----- MATERIAL SUPPLIED
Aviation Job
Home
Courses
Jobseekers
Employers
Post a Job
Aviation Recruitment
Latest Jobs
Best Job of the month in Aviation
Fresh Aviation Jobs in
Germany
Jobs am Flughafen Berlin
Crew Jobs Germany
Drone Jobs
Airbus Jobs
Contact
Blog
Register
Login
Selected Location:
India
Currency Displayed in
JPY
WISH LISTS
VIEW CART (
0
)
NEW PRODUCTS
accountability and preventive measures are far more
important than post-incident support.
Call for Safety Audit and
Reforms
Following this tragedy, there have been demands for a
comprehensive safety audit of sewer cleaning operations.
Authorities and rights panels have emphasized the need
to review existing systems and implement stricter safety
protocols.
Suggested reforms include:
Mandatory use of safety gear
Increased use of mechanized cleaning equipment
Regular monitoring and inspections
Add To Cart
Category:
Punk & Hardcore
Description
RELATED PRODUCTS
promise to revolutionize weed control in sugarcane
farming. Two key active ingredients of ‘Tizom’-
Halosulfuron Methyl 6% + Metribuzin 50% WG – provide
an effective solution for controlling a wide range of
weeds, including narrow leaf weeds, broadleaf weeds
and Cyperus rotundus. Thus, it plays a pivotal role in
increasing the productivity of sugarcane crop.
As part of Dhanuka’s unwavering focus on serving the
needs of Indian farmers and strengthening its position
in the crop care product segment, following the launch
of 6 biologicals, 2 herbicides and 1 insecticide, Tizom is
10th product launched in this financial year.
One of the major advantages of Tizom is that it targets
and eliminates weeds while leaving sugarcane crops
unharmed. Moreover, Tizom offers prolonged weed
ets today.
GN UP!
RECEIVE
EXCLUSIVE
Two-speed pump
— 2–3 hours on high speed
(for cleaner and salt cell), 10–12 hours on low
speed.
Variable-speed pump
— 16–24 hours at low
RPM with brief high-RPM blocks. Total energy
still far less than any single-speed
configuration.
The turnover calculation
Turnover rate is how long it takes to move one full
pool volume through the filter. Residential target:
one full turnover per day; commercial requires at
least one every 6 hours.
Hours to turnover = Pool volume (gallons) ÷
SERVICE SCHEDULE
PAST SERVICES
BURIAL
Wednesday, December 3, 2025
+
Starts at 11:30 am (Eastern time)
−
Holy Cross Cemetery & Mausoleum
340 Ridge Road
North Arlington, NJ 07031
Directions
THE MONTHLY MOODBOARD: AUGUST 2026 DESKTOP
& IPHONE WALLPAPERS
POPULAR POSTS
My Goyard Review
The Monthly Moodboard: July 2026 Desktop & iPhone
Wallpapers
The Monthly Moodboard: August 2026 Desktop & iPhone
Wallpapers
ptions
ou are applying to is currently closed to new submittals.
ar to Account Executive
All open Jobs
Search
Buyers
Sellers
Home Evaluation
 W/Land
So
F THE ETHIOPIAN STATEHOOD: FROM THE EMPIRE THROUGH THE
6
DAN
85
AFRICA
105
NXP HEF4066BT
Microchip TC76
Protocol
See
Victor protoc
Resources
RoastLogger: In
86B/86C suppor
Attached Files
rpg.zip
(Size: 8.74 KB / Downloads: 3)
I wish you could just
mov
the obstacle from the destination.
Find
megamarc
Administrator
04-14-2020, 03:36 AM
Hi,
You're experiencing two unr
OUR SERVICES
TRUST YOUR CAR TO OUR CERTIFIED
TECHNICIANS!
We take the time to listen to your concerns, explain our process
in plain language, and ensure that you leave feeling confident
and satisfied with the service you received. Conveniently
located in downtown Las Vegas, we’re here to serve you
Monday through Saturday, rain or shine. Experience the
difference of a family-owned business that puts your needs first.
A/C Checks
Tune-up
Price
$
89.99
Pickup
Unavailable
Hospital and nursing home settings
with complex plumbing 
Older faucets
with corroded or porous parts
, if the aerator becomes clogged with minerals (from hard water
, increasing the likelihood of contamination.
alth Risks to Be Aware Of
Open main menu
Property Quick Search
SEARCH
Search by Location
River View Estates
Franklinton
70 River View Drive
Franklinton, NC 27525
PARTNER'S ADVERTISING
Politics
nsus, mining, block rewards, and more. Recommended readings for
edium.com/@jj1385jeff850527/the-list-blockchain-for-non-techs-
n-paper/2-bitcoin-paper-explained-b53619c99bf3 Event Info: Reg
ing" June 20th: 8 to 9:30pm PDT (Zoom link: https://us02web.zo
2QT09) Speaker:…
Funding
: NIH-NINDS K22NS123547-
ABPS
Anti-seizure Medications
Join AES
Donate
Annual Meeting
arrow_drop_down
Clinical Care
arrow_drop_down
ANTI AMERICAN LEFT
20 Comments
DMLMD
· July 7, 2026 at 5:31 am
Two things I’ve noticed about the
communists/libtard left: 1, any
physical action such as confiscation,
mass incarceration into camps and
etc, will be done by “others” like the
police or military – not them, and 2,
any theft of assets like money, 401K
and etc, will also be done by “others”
----------
**REQUIREMENT:** Express the lines from the start of the listing up to and including the line containing "in the crop" as a numbered list, leaving out any blank lines.

**YOUR SOLUTION:**
1. Aviation Job
2. Home
3. Courses
4. Jobseekers
5. Employers
6. Post a Job
7. Aviation Recruitment
8. Latest Jobs
9. Best Job of the month in Aviation
10. Fresh Aviation Jobs in
11. Germany
12. Jobs am Flughafen Berlin
13. Crew Jobs Germany
14. Drone Jobs
15. Airbus Jobs
16. Contact
17. Blog
18. Register
19. Login
20. Selected Location:
21. India
22. Currency Displayed in
23. JPY
24. WISH LISTS
25. VIEW CART (
26. 0
27. )
28. NEW PRODUCTS
29. accountability and preventive measures are far more
30. important than post-incident support.
31. Call for Safety Audit and
32. Reforms
33. Following this tragedy, there have been demands for a
34. comprehensive safety audit of sewer cleaning operations.
35. Authorities and rights panels have emphasized the need
36. to review existing systems and implement stricter safety
37. protocols.
38. Suggested reforms include:
39. Mandatory use of safety gear
40. Increased use of mechanized cleaning equipment
41. Regular monitoring and inspections
42. Add To Cart
43. Category:
44. Punk & Hardcore
45. Description
46. RELATED PRODUCTS
47. promise to revolutionize weed control in sugarcane
48. farming. Two key active ingredients of ‘Tizom’-
49. Halosulfuron Methyl 6% + Metribuzin 50% WG – provide
50. an effective solution for controlling a wide range of
51. weeds, including narrow leaf weeds, broadleaf weeds
52. and Cyperus rotundus. Thus, it plays a pivotal role in
53. increasing the productivity of sugarcane crop.
54. As part of Dhanuka’s unwavering focus on serving the
55. needs of Indian farmers and strengthening its position
56. in the crop care product segment, following the launch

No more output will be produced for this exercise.